Every single entry must be reproduced precisely.

Items listed in a dataset
-- Opening Marker --
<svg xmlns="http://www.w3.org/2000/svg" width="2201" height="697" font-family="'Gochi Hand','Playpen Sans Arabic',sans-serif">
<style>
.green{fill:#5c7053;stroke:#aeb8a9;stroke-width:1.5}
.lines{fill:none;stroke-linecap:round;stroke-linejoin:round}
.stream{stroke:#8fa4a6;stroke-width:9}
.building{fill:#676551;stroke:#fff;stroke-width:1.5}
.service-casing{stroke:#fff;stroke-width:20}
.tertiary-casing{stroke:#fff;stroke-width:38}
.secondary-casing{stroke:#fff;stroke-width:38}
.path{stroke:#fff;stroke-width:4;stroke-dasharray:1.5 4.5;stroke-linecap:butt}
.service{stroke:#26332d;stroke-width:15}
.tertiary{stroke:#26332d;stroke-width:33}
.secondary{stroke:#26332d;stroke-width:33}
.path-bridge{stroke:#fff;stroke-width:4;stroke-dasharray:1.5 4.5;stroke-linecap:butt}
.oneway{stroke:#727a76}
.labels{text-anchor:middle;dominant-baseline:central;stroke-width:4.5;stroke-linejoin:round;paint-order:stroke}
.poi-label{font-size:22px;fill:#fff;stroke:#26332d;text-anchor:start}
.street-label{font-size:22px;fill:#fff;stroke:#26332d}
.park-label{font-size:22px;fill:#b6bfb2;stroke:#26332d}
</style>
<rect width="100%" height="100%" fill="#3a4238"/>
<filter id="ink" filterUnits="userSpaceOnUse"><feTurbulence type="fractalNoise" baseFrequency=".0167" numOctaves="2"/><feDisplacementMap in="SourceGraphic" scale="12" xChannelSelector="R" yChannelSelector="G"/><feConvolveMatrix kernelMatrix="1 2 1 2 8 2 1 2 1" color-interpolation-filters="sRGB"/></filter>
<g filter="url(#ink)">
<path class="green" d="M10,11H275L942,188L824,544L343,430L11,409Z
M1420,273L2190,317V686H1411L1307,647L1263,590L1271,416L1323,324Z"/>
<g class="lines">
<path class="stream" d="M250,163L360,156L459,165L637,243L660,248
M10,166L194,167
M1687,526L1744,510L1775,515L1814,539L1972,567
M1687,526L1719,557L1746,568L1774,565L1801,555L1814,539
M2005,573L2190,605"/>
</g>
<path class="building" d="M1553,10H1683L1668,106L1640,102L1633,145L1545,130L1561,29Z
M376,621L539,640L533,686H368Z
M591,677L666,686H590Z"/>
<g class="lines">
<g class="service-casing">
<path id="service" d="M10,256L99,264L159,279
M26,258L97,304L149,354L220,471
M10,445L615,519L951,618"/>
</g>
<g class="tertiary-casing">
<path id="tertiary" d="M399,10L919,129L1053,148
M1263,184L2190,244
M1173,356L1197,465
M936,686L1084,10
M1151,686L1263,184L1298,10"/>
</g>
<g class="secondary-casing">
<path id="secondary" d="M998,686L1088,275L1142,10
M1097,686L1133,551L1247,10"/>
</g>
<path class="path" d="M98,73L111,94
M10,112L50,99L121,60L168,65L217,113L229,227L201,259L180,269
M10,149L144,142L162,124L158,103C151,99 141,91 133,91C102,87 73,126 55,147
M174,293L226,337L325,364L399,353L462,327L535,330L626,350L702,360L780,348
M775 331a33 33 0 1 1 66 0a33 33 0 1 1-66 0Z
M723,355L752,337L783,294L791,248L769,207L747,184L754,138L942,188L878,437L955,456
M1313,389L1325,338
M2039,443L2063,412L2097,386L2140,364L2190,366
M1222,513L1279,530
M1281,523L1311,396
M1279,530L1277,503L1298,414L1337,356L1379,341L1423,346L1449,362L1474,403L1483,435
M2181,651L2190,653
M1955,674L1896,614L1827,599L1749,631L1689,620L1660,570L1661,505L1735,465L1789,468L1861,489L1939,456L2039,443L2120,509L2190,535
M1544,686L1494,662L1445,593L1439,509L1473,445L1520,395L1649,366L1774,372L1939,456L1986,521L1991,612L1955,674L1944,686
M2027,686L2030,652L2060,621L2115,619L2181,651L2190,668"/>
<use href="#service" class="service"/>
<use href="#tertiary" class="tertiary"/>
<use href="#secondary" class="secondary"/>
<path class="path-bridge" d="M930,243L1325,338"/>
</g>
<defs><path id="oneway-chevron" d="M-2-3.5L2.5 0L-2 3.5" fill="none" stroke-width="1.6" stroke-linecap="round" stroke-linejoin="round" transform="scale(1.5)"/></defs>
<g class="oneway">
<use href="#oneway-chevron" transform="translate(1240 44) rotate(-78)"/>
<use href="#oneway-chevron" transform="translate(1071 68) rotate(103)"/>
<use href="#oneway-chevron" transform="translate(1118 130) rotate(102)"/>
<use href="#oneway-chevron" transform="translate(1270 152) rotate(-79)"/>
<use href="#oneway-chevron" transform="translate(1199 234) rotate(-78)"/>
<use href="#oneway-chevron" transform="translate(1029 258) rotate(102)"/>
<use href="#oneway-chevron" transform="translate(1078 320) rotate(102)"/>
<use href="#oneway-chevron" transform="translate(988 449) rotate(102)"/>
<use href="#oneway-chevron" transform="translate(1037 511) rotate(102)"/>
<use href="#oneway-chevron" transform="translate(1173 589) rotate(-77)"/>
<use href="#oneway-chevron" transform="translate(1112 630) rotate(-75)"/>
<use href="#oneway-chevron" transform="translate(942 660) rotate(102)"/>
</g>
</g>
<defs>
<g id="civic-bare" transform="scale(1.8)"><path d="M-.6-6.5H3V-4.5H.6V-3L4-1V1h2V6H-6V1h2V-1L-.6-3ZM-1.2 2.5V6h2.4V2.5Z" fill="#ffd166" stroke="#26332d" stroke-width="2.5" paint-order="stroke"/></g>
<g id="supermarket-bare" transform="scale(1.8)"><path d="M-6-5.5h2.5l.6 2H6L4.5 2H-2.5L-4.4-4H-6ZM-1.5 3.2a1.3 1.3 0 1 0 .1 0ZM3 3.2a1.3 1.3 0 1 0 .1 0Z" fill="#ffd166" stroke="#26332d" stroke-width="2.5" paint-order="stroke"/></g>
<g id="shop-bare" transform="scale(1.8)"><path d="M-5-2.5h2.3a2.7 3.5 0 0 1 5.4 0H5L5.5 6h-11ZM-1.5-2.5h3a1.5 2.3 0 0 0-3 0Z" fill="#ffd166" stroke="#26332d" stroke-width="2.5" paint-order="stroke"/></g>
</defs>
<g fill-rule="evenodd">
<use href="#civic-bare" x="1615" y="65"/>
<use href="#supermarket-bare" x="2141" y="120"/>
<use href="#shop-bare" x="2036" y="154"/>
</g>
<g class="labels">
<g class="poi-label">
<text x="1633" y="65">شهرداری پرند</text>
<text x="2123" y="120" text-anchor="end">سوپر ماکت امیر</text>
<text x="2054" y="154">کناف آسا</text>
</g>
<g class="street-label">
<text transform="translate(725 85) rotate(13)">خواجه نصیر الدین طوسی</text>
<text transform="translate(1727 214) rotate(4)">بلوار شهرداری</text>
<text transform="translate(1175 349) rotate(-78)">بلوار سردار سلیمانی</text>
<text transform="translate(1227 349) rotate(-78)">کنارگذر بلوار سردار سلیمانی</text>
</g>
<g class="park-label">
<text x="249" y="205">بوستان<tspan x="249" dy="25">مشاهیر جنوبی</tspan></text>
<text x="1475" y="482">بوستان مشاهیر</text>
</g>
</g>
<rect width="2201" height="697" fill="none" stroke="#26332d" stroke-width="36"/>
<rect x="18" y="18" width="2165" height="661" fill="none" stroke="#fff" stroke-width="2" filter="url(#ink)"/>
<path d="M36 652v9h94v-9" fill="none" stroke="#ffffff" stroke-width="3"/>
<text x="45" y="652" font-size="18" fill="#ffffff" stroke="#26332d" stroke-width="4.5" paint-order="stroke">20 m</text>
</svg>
-- Closing Marker --
__Expected output__.
<svg xmlns="http://www.w3.org/2000/svg" width="2201" height="697" font-family="'Gochi Hand','Playpen Sans Arabic',sans-serif">
<style>
.green{fill:#5c7053;stroke:#aeb8a9;stroke-width:1.5}
.lines{fill:none;stroke-linecap:round;stroke-linejoin:round}
.stream{stroke:#8fa4a6;stroke-width:9}
.building{fill:#676551;stroke:#fff;stroke-width:1.5}
.service-casing{stroke:#fff;stroke-width:20}
.tertiary-casing{stroke:#fff;stroke-width:38}
.secondary-casing{stroke:#fff;stroke-width:38}
.path{stroke:#fff;stroke-width:4;stroke-dasharray:1.5 4.5;stroke-linecap:butt}
.service{stroke:#26332d;stroke-width:15}
.tertiary{stroke:#26332d;stroke-width:33}
.secondary{stroke:#26332d;stroke-width:33}
.path-bridge{stroke:#fff;stroke-width:4;stroke-dasharray:1.5 4.5;stroke-linecap:butt}
.oneway{stroke:#727a76}
.labels{text-anchor:middle;dominant-baseline:central;stroke-width:4.5;stroke-linejoin:round;paint-order:stroke}
.poi-label{font-size:22px;fill:#fff;stroke:#26332d;text-anchor:start}
.street-label{font-size:22px;fill:#fff;stroke:#26332d}
.park-label{font-size:22px;fill:#b6bfb2;stroke:#26332d}
</style>
<rect width="100%" height="100%" fill="#3a4238"/>
<filter id="ink" filterUnits="userSpaceOnUse"><feTurbulence type="fractalNoise" baseFrequency=".0167" numOctaves="2"/><feDisplacementMap in="SourceGraphic" scale="12" xChannelSelector="R" yChannelSelector="G"/><feConvolveMatrix kernelMatrix="1 2 1 2 8 2 1 2 1" color-interpolation-filters="sRGB"/></filter>
<g filter="url(#ink)">
<path class="green" d="M10,11H275L942,188L824,544L343,430L11,409Z
M1420,273L2190,317V686H1411L1307,647L1263,590L1271,416L1323,324Z"/>
<g class="lines">
<path class="stream" d="M250,163L360,156L459,165L637,243L660,248
M10,166L194,167
M1687,526L1744,510L1775,515L1814,539L1972,567
M1687,526L1719,557L1746,568L1774,565L1801,555L1814,539
M2005,573L2190,605"/>
</g>
<path class="building" d="M1553,10H1683L1668,106L1640,102L1633,145L1545,130L1561,29Z
M376,621L539,640L533,686H368Z
M591,677L666,686H590Z"/>
<g class="lines">
<g class="service-casing">
<path id="service" d="M10,256L99,264L159,279
M26,258L97,304L149,354L220,471
M10,445L615,519L951,618"/>
</g>
<g class="tertiary-casing">
<path id="tertiary" d="M399,10L919,129L1053,148
M1263,184L2190,244
M1173,356L1197,465
M936,686L1084,10
M1151,686L1263,184L1298,10"/>
</g>
<g class="secondary-casing">
<path id="secondary" d="M998,686L1088,275L1142,10
M1097,686L1133,551L1247,10"/>
</g>
<path class="path" d="M98,73L111,94
M10,112L50,99L121,60L168,65L217,113L229,227L201,259L180,269
M10,149L144,142L162,124L158,103C151,99 141,91 133,91C102,87 73,126 55,147
M174,293L226,337L325,364L399,353L462,327L535,330L626,350L702,360L780,348
M775 331a33 33 0 1 1 66 0a33 33 0 1 1-66 0Z
M723,355L752,337L783,294L791,248L769,207L747,184L754,138L942,188L878,437L955,456
M1313,389L1325,338
M2039,443L2063,412L2097,386L2140,364L2190,366
M1222,513L1279,530
M1281,523L1311,396
M1279,530L1277,503L1298,414L1337,356L1379,341L1423,346L1449,362L1474,403L1483,435
M2181,651L2190,653
M1955,674L1896,614L1827,599L1749,631L1689,620L1660,570L1661,505L1735,465L1789,468L1861,489L1939,456L2039,443L2120,509L2190,535
M1544,686L1494,662L1445,593L1439,509L1473,445L1520,395L1649,366L1774,372L1939,456L1986,521L1991,612L1955,674L1944,686
M2027,686L2030,652L2060,621L2115,619L2181,651L2190,668"/>
<use href="#service" class="service"/>
<use href="#tertiary" class="tertiary"/>
<use href="#secondary" class="secondary"/>
<path class="path-bridge" d="M930,243L1325,338"/>
</g>
<defs><path id="oneway-chevron" d="M-2-3.5L2.5 0L-2 3.5" fill="none" stroke-width="1.6" stroke-linecap="round" stroke-linejoin="round" transform="scale(1.5)"/></defs>
<g class="oneway">
<use href="#oneway-chevron" transform="translate(1240 44) rotate(-78)"/>
<use href="#oneway-chevron" transform="translate(1071 68) rotate(103)"/>
<use href="#oneway-chevron" transform="translate(1118 130) rotate(102)"/>
<use href="#oneway-chevron" transform="translate(1270 152) rotate(-79)"/>
<use href="#oneway-chevron" transform="translate(1199 234) rotate(-78)"/>
<use href="#oneway-chevron" transform="translate(1029 258) rotate(102)"/>
<use href="#oneway-chevron" transform="translate(1078 320) rotate(102)"/>
<use href="#oneway-chevron" transform="translate(988 449) rotate(102)"/>
<use href="#oneway-chevron" transform="translate(1037 511) rotate(102)"/>
<use href="#oneway-chevron" transform="translate(1173 589) rotate(-77)"/>
<use href="#oneway-chevron" transform="translate(1112 630) rotate(-75)"/>
<use href="#oneway-chevron" transform="translate(942 660) rotate(102)"/>
</g>
</g>
<defs>
<g id="civic-bare" transform="scale(1.8)"><path d="M-.6-6.5H3V-4.5H.6V-3L4-1V1h2V6H-6V1h2V-1L-.6-3ZM-1.2 2.5V6h2.4V2.5Z" fill="#ffd166" stroke="#26332d" stroke-width="2.5" paint-order="stroke"/></g>
<g id="supermarket-bare" transform="scale(1.8)"><path d="M-6-5.5h2.5l.6 2H6L4.5 2H-2.5L-4.4-4H-6ZM-1.5 3.2a1.3 1.3 0 1 0 .1 0ZM3 3.2a1.3 1.3 0 1 0 .1 0Z" fill="#ffd166" stroke="#26332d" stroke-width="2.5" paint-order="stroke"/></g>
<g id="shop-bare" transform="scale(1.8)"><path d="M-5-2.5h2.3a2.7 3.5 0 0 1 5.4 0H5L5.5 6h-11ZM-1.5-2.5h3a1.5 2.3 0 0 0-3 0Z" fill="#ffd166" stroke="#26332d" stroke-width="2.5" paint-order="stroke"/></g>
</defs>
<g fill-rule="evenodd">
<use href="#civic-bare" x="1615" y="65"/>
<use href="#supermarket-bare" x="2141" y="120"/>
<use href="#shop-bare" x="2036" y="154"/>
</g>
<g class="labels">
<g class="poi-label">
<text x="1633" y="65">شهرداری پرند</text>
<text x="2123" y="120" text-anchor="end">سوپر ماکت امیر</text>
<text x="2054" y="154">کناف آسا</text>
</g>
<g class="street-label">
<text transform="translate(725 85) rotate(13)">خواجه نصیر الدین طوسی</text>
<text transform="translate(1727 214) rotate(4)">بلوار شهرداری</text>
<text transform="translate(1175 349) rotate(-78)">بلوار سردار سلیمانی</text>
<text transform="translate(1227 349) rotate(-78)">کنارگذر بلوار سردار سلیمانی</text>
</g>
<g class="park-label">
<text x="249" y="205">بوستان<tspan x="249" dy="25">مشاهیر جنوبی</tspan></text>
<text x="1475" y="482">بوستان مشاهیر</text>
</g>
</g>
<rect width="2201" height="697" fill="none" stroke="#26332d" stroke-width="36"/>
<rect x="18" y="18" width="2165" height="661" fill="none" stroke="#fff" stroke-width="2" filter="url(#ink)"/>
<path d="M36 652v9h94v-9" fill="none" stroke="#ffffff" stroke-width="3"/>
<text x="45" y="652" font-size="18" fill="#ffffff" stroke="#26332d" stroke-width="4.5" paint-order="stroke">20 m</text>
</svg>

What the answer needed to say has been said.